Version difference data:
..........
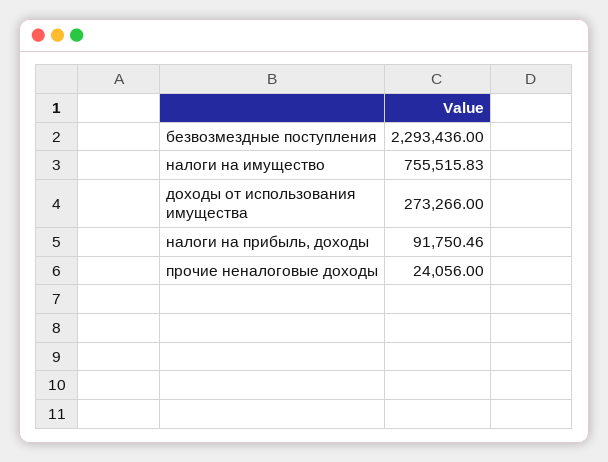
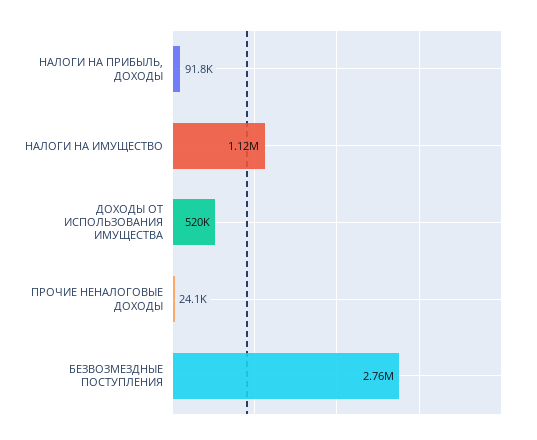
безвозмездные поступления: 2293436 -> 2760000
налоги на имущество: 755515.83 -> 1120000
доходы от использования имущества: 273266 -> 520000

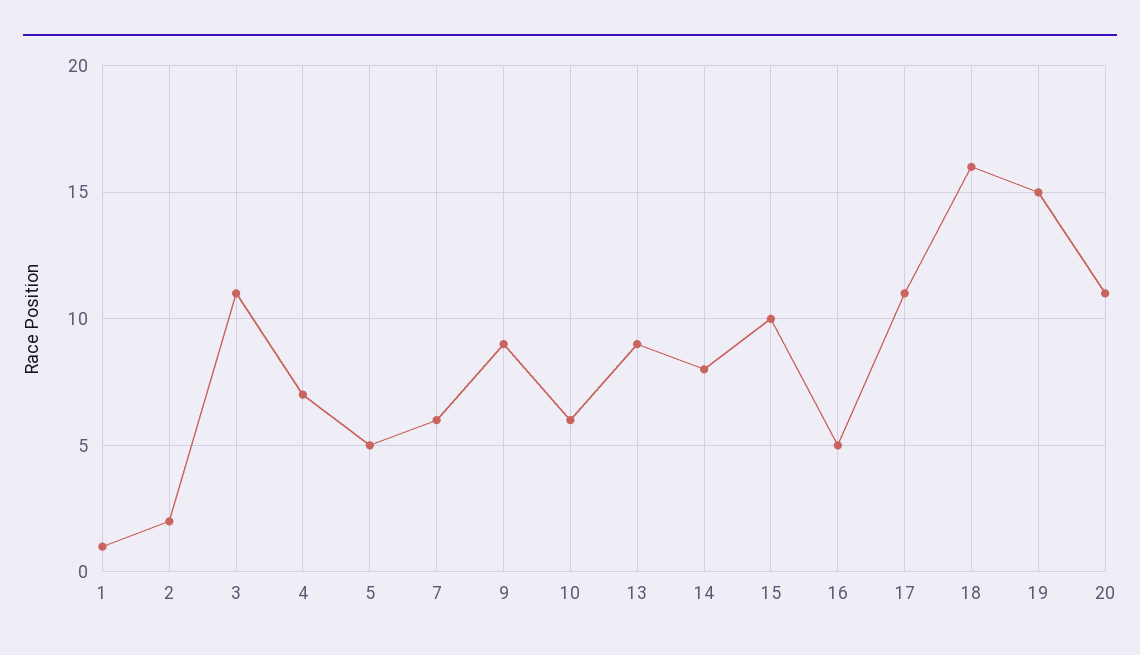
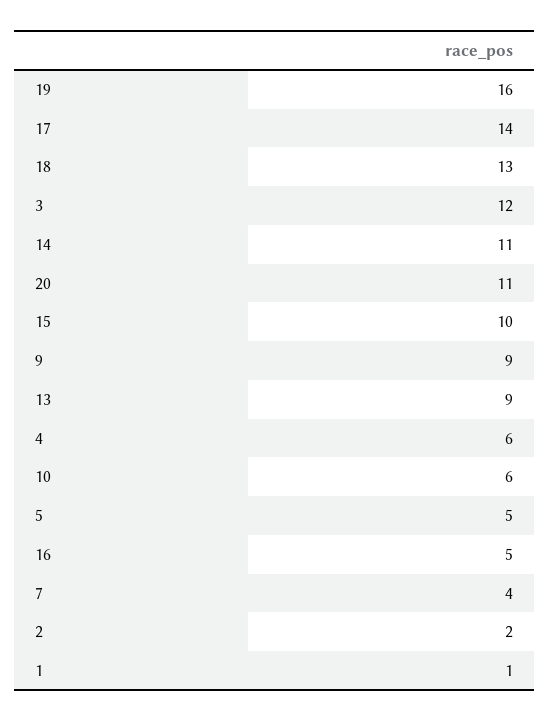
3: 11 -> 12
4: 7 -> 6
7: 6 -> 4
14: 8 -> 11
17: 11 -> 14
18: 16 -> 13
19: 15 -> 16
..........
**Task statement**. All of the records need repeating exactly, except for the pictures.

**Answer to the problem**.
безвозмездные поступления: 2293436 -> 2760000
налоги на имущество: 755515.83 -> 1120000
доходы от использования имущества: 273266 -> 520000

3: 11 -> 12
4: 7 -> 6
7: 6 -> 4
14: 8 -> 11
17: 11 -> 14
18: 16 -> 13
19: 15 -> 16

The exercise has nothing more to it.